Reprenons les bases  

L’ARN messager est une molécule naturelle qui constitue un intermédiaire entre notre génome (à savoir notre matériel génétique, notre ADN), et nos protéines, éléments essentiels au bon fonctionnement du corps. Introduit dans une cellule, les bases nucléosidiques qui composent l’ARN messager sont lues et dictent quelle protéine fabriquer et à quel moment. L’idée du vaccin à ARN messager est de détourner cette machinerie cellulaire pour lui faire produire une protéine particulière. Bernard Mari raconte : « les travaux sur cette molécule ne datent pas d’hier. En effet, l’ARN messager a été découvert dans les années 60 et dès les années 90, la volonté de l’utiliser dans la vaccination a émergé. »  

Dans le cadre du vaccin contre la pandémie de COVID-19, la molécule d’ARN messager injectée est synthétisée pour induire la fabrication d’une protéine du virus SARS-CoV2 : Spike. Notre système immunitaire la reconnait comme étrangère et produit des anticorps pour la combattre. Si par la suite nous sommes exposés au virus, notre corps est alors prêt à réagir.  

« Pile-poil au bon moment » 

L’ARN messager était considéré comme difficile à utiliser car il se dégrade facilement et provoque des réactions inflammatoires importantes. En 2005, Katalin Karikó et Drew Weissman ont découvert comment le modifier. Dans quel intérêt ? Pour le stabiliser, améliorer la production de protéines et diminuer son effet inflammatoire. Ensuite, d’autres travaux ont ouvert une nouvelle porte en permettant le développement des capsules lipidiques pour protéger l’ARN messager et faciliter son entrée dans la cellule.  

Par ailleurs, avant même la pandémie de COVID-19, Moderna travaillait déjà sur le premier coronavirus responsable d’infection respiratoire chez l’homme. Ainsi, la protéine Spike du virus avait été caractérisée. Bernard Mari résume : « normalement il faut faire de nombreuses études avant de sortir un vaccin.

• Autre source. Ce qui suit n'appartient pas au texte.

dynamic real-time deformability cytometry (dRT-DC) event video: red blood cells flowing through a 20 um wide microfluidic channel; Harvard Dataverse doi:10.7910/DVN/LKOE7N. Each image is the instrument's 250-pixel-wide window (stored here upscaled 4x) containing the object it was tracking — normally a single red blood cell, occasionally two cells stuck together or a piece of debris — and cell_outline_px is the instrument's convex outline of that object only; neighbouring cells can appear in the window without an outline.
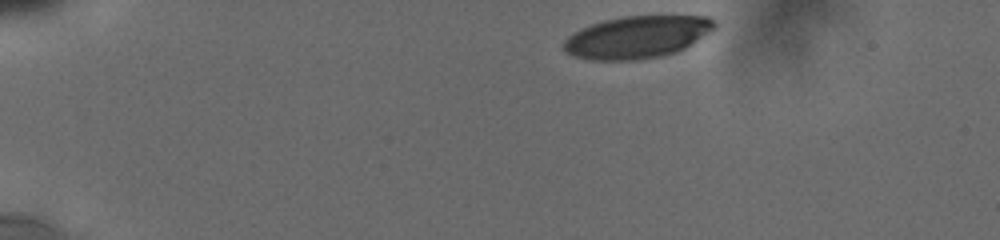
{"species": "human", "species_latin": "Homo sapiens", "temperature_condition": "cold", "stored_images_in_passage": 4, "camera_frame_rate_fps": 3000, "um_per_image_px": 0.085, "donor": {"sex": "male"}, "frame": {"image": 1, "passage_image": 1, "time_ms": 0.0, "image_size_px": [1000, 240], "cell_outline_px": [[716, 28], [684, 48], [676, 52], [660, 56], [636, 60], [592, 60], [572, 56], [564, 52], [564, 40], [568, 36], [580, 28], [604, 20], [624, 16], [708, 16], [716, 20]], "centroid_in_image_um": [54.14, 3.15], "position_along_channel_um": 30.9, "area_um2": 37.17}}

Là où c’est assez incroyable, c’est que ce soit tombé pile-poil au bon moment. Les chercheurs savaient déjà comment modifier et intégrer l’ARN messager, ainsi que la protéine à faire exprimer. »                   

Ainsi, en 2020 lorsque le monde subit l’assaut d’un ennemi invisible, la technologie en est à son aboutissement. Contrairement aux autres vaccins, elle est adaptable et a permis à Pfizer/BioNtech et Moderna d’entrer dans la légende. 

Qu’en est-il aujourd’hui ? 

Après une campagne de vaccination de masse, le cours de la pandémie a pris un tournant. Selon une étude des chercheurs de l’Imperial College de Londres, 19,8 millions de décès auraient été évités. Avec une entrée en matière qui ne passe pas inaperçue, les vaccins à ARN messagers n’en sont qu’à leur coup d’essai et annoncent de grandes innovations.  

« L’enjeu maintenant ce sont les vaccins anti-cancer, précise Bernard Mari. L’idée est d’en développer un qui stimulerait la réponse immunitaire du patient contre la tumeur et induirait une réponse forte. Visiblement ça marche très bien chez la souris, il y a des essais chez l’homme, on attend confirmation. » Leur flexibilité et la rapidité avec laquelle ils peuvent être développés sont prometteuses. Ils ouvrent la voie à la mise au point de vaccins contre d’autres maladies infectieuses et pourraient devenir un atout important de la médecine du futur.